WHAT THE EXERCISE ASKS: Continue the forum thread on finding duplicates in a Python list without using a set, picking up after its final sentence.

Reputation:
I know that we can use the set in python to find if there is any duplicate in a list. I was just wondering, if we can find a duplicate in a list without using set.
Say, my list is
a=['1545','1254','1545']
then how to find a duplicate?
Upvotes: 3
Views: 552
Reputation: 5
Without using sets...
original = ['1545','1254','1545']
# Non-duplicated elements
>>> [x for i, x in enumerate(original) if i == original.index(x)]
['1545', '1254']
# Duplicated elements
>>> [x for i, x in enumerate(original) if i != original.index(x)]
['1545']
Upvotes: 0
Reputation:
thanks all for working on this problem. I also got to learn a lot from different answers. This is how I have answered:
a=['1545','1254','1545']
d=[]
duplicates=False
for i in a:
if i not in d:
d.append(i)
if len(d)<len(a):
duplicates=True
else:
duplicates=False
print(duplicates)
Upvotes: 0
Reputation: 304147
If this is homework, your teacher is probably asking for the hideously inefficient .count()
style answer.
In practice using a dict
is your next best bet if set
is disallowed.

EXTRACTED INFORMATION:
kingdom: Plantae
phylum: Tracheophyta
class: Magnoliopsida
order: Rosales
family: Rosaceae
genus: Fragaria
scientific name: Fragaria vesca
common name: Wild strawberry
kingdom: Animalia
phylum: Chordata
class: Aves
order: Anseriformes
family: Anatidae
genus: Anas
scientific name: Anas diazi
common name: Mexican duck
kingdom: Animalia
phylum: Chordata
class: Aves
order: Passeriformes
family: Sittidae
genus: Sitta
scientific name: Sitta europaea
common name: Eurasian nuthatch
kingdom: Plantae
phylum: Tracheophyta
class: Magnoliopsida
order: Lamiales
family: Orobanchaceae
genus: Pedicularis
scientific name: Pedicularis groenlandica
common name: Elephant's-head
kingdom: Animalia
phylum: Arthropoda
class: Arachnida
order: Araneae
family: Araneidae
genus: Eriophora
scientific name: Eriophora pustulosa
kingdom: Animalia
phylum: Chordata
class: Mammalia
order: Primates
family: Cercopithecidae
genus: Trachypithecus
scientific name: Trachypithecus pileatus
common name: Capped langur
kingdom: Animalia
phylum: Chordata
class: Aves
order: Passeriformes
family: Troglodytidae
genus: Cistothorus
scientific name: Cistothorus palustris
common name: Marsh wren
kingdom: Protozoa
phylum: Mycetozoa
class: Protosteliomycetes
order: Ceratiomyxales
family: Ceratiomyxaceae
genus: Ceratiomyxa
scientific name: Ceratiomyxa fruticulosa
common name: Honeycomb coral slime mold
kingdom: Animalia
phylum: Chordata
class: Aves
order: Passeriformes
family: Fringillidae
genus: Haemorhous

IN RESPONSE:
>>> a = ['1545','1254','1545']
>>> D = {}
>>> for i in a:
... if i in D:
... print "duplicate", i
... break
... D[i] = i
... else:
... print "no duplicate"
...
duplicate 1545
Here is a version using groupby which is still much better that the .count()
method
>>> from itertools import groupby
>>> a = ['1545','1254','1545']
>>> next(k for k, g in groupby(sorted(a)) if sum(1 for i in g) > 1)
'1545'
Upvotes: 1
Reputation: 239463
a=['1545','1254','1545']
from collections import Counter
print [item for item, count in Counter(a).items() if count != 1]
Output
['1545']
This solution runs in O(N). This will be a huge advantage if the list used has a lot of elements.
If you just want to find if the list has duplicates, you can simply do
a=['1545','1254','1545']
from collections import Counter
print any(count != 1 for count in Counter(a).values())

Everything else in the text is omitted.